**Work instructions:** Nothing should appear in the answer except the lines from the one containing "adenocarcinoma stained with" through the end of the listing, repeated exactly.

**Data block:**
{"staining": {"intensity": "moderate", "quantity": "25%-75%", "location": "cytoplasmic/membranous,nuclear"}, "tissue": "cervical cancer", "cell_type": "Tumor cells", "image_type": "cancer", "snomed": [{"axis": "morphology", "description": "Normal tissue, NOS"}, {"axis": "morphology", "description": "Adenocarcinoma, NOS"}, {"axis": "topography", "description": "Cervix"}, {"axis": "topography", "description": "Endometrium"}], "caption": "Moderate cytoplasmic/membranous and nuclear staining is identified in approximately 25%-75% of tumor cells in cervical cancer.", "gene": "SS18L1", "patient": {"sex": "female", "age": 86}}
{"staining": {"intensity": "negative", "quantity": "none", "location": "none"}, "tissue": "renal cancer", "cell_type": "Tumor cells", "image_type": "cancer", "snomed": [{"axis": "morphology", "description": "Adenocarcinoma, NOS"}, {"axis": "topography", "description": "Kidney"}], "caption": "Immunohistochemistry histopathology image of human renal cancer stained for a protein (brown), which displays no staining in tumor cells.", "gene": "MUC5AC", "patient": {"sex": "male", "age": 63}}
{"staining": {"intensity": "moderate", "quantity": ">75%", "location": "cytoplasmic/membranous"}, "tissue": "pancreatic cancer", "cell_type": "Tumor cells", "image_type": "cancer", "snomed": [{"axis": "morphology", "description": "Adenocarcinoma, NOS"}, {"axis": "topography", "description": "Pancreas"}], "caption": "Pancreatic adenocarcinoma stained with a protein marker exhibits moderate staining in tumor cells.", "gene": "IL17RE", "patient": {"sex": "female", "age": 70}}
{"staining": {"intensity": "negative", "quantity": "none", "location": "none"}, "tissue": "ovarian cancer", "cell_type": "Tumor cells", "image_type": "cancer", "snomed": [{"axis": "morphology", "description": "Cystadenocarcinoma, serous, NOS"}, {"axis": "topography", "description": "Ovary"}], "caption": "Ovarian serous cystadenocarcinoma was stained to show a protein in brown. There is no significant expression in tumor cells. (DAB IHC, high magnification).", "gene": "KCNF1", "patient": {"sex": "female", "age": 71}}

**Problem solution:**
{"staining": {"intensity": "moderate", "quantity": ">75%", "location": "cytoplasmic/membranous"}, "tissue": "pancreatic cancer", "cell_type": "Tumor cells", "image_type": "cancer", "snomed": [{"axis": "morphology", "description": "Adenocarcinoma, NOS"}, {"axis": "topography", "description": "Pancreas"}], "caption": "Pancreatic adenocarcinoma stained with a protein marker exhibits moderate staining in tumor cells.", "gene": "IL17RE", "patient": {"sex": "female", "age": 70}}
{"staining": {"intensity": "negative", "quantity": "none", "location": "none"}, "tissue": "ovarian cancer", "cell_type": "Tumor cells", "image_type": "cancer", "snomed": [{"axis": "morphology", "description": "Cystadenocarcinoma, serous, NOS"}, {"axis": "topography", "description": "Ovary"}], "caption": "Ovarian serous cystadenocarcinoma was stained to show a protein in brown. There is no significant expression in tumor cells. (DAB IHC, high magnification).", "gene": "KCNF1", "patient": {"sex": "female", "age": 71}}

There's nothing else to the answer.